Core Methodology: The framework combines:

  1. Fuzzy SWARA (Step-wise Weight Assessment Ratio Analysis): Used to determine the relative weights of the three William Fine criteria—Consequences (C), Exposure (E), and Probability (P)—under uncertainty, using linguistic expert judgments transformed into Triangular Fuzzy Numbers (TFNs).

  2. Fuzzy CoCoSo (Combined Compromise Solution): Used to rank the 20 identified workplace hazards based on the weighted criteria, providing a more nuanced prioritization than the simple multiplicative score of the traditional method.

Case Study: The model was applied to the granule preparation unit of an Iranian ceramic factory, identifying risks ranging from dust exposure and equipment entrapment to poor ergonomics and noise.

Key Findings:

  1. Criterion Weights: Consequence (C) was deemed the most critical factor (weight ~0.46), followed by Exposure (E, ~0.31) and Probability (P, ~0.23).

  2. Top-Priority Risks: Both the traditional and hybrid models identified the same critical risks requiring immediate control:

    • R3: Dust emission during soil transfer.

    • R7: Excessive noise from sieves and pumps.

    • R6: Poor ergonomics in manual handling.

    • R15: Poor illumination in work areas.

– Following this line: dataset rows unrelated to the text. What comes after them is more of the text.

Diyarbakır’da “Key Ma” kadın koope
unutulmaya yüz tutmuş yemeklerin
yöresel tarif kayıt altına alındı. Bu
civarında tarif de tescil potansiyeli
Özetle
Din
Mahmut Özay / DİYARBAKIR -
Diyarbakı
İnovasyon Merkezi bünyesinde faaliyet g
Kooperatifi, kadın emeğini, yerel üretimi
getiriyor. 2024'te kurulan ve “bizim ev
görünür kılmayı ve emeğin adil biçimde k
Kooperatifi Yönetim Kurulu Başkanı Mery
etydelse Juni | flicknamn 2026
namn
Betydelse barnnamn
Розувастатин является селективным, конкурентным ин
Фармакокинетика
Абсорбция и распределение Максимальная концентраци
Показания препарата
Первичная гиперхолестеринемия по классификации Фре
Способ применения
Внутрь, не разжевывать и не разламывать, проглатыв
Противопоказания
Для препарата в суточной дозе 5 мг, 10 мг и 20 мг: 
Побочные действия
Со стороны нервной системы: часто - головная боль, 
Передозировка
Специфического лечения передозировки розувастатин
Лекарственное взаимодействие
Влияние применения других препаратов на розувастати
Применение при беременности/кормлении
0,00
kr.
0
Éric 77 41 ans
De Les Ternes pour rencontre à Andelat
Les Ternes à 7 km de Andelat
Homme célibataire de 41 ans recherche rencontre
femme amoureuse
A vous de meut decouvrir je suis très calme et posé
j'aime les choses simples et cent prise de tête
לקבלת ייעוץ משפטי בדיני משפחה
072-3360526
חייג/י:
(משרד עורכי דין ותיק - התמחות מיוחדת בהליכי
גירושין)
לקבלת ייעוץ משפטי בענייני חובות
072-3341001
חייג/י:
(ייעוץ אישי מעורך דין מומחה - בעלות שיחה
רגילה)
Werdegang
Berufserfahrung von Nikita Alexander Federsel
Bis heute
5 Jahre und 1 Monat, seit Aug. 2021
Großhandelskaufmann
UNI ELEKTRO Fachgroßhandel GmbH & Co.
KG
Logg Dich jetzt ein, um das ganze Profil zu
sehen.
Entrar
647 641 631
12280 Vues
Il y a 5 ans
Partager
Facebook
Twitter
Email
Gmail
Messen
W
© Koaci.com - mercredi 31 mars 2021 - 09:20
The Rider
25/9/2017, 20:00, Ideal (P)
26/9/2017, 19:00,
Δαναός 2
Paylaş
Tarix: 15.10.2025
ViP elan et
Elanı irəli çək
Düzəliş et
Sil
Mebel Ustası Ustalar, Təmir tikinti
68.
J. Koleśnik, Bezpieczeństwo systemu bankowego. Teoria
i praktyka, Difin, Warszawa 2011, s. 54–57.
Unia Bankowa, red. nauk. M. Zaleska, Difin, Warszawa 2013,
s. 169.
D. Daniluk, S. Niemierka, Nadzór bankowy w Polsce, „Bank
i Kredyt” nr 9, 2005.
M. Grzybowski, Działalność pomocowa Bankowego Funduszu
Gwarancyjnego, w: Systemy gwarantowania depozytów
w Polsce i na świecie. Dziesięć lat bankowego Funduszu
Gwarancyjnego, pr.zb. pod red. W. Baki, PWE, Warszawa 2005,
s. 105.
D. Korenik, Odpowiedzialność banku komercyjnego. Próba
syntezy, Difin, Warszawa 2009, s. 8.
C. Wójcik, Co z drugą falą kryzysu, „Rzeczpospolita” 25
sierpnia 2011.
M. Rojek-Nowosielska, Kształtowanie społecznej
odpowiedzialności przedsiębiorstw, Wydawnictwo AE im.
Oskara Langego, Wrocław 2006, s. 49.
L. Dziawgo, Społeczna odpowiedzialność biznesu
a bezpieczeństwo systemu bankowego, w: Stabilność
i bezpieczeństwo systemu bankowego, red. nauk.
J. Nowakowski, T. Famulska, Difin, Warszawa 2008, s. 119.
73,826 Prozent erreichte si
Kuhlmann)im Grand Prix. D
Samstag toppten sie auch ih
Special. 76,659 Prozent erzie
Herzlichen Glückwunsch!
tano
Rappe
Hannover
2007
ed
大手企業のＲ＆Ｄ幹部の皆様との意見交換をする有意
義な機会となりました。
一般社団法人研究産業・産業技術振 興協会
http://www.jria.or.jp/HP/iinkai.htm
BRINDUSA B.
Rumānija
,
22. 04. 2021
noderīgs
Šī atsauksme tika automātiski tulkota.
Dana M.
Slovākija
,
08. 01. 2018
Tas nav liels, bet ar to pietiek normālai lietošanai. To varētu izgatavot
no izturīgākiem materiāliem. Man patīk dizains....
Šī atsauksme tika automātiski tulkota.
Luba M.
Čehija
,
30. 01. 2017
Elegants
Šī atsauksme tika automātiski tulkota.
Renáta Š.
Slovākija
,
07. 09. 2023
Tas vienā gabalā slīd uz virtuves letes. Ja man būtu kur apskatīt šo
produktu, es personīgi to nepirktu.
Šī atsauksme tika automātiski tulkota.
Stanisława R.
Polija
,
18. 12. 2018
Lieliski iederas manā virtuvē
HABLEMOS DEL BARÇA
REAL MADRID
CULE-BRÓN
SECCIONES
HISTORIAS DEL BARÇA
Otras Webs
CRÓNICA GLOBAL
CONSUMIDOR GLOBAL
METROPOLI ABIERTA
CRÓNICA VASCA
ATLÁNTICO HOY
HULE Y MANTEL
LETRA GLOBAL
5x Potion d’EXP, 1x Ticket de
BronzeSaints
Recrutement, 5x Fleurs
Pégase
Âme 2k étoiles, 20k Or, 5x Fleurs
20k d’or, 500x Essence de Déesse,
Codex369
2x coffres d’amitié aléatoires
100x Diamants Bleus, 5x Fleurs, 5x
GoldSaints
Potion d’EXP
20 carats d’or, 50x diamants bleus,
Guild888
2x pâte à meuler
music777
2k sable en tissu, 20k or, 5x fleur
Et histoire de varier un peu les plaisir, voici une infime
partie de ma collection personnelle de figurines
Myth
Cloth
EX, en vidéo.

  3. Enhanced Discrimination: The fuzzy hybrid model provided a more refined and stable ranking of medium-priority risks compared to the traditional method, which often grouped hazards with similar scores.

  4. Robustness Validation: A Sobol sensitivity analysis (via 10,000 Monte Carlo simulations) confirmed the model's stability. The Consequence (C) criterion had the strongest influence on the output, and the rankings for the highest and lowest-priority risks were highly stable despite weight variations.

Conclusion & Contribution: The integrated Fuzzy SWARA-CoCoSo-William Fine framework successfully incorporates expert judgment ambiguity, offers a systematic weighting and ranking process, and delivers more robust, transparent, and reproducible risk prioritization. It provides safety managers with a superior decision-support tool for targeting resources and implementing control measures (like Local Exhaust Ventilation for dust, hearing protection for noise, and ergonomic interventions) in complex industrial environments like ceramic manufacturing.